## Description of the task
Transcribe exactly every line from the one with "- Colorbar scale" to the last line of the listing below, including both.

▼▼▼

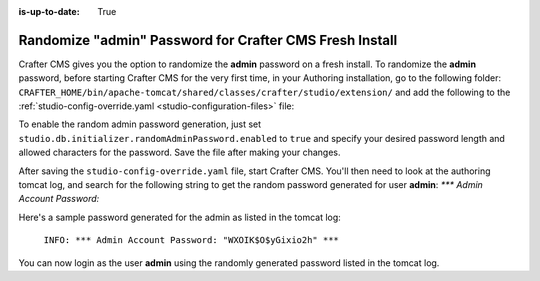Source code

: :is-up-to-date: True

.. _randomize-admin-password:

========================================================
Randomize "admin" Password for Crafter CMS Fresh Install
========================================================

Crafter CMS gives you the option to randomize the **admin** password on a fresh install.  To randomize the **admin** password, before starting Crafter CMS for the very first time, in your Authoring installation, go to  the following folder: ``CRAFTER_HOME/bin/apache-tomcat/shared/classes/crafter/studio/extension/`` and add the following to the :ref:`studio-config-override.yaml <studio-configuration-files>` file:

.. code-block:: yaml
       :caption: *CRAFTER_HOME/bin/apache-tomcat/shared/classes/crafter/studio/extension/studio-config-override.yaml*
       :linenos:

       ##################################################
       ##                   Security                   ##
       ##################################################
       # Enable random admin password generation
       studio.db.initializer.randomAdminPassword.enabled: false
       # Random admin password length
       studio.db.initializer.randomAdminPassword.length: 16
       # Random admin password allowed chars
       studio.db.initializer.randomAdminPassword.chars: ABCDEFGHIJKLMNOPQRSTUVWXYZabcdefghijklmnopqrstuvwxyz0123456789!@#$%^&*_=+-/

To enable the random admin password generation, just set ``studio.db.initializer.randomAdminPassword.enabled`` to ``true`` and specify your desired password length and allowed characters for the password.  Save the file after making your changes.

After saving the ``studio-config-override.yaml`` file, start Crafter CMS.  You'll then need to look at the authoring tomcat log, and search for the following string to get the random password generated for user **admin**: `*** Admin Account Password:`

Here's a sample password generated for the admin as listed in the tomcat log:

    ``INFO: *** Admin Account Password: "WXOIK$O$yGixio2h" ***``

You can now login as the user **admin** using the randomly generated password listed in the tomcat log.
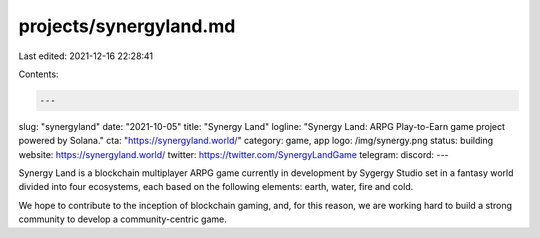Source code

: projects/synergyland.md
=======================

Last edited: 2021-12-16 22:28:41

Contents:

.. code-block:: md

    ---
slug: "synergyland"
date: "2021-10-05"
title: "Synergy Land"
logline: "Synergy Land: ARPG Play-to-Earn game project powered by Solana."
cta: "https://synergyland.world/"
category: game, app
logo: /img/synergy.png
status: building
website: https://synergyland.world/
twitter: https://twitter.com/SynergyLandGame
telegram:
discord:
---

Synergy Land is a blockchain multiplayer ARPG game currently in development by Sygergy Studio set in a fantasy world divided into four ecosystems, each based on the following elements: earth, water, fire and cold.

We hope to contribute to the inception of blockchain gaming, and, for this reason, we are working hard to build a strong community to develop a community-centric game.



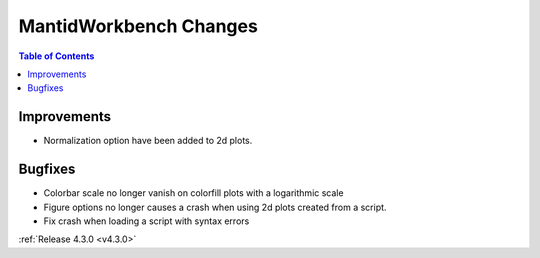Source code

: =======================
MantidWorkbench Changes
=======================

.. contents:: Table of Contents
   :local:

Improvements
############

- Normalization option have been added to 2d plots.

Bugfixes
########

- Colorbar scale no longer vanish on colorfill plots with a logarithmic scale
- Figure options no longer causes a crash when using 2d plots created from a script.
- Fix crash when loading a script with syntax errors

:ref:`Release 4.3.0 <v4.3.0>`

▲▲▲

## Answer for the task
- Colorbar scale no longer vanish on colorfill plots with a logarithmic scale
- Figure options no longer causes a crash when using 2d plots created from a script.
- Fix crash when loading a script with syntax errors

:ref:`Release 4.3.0 <v4.3.0>`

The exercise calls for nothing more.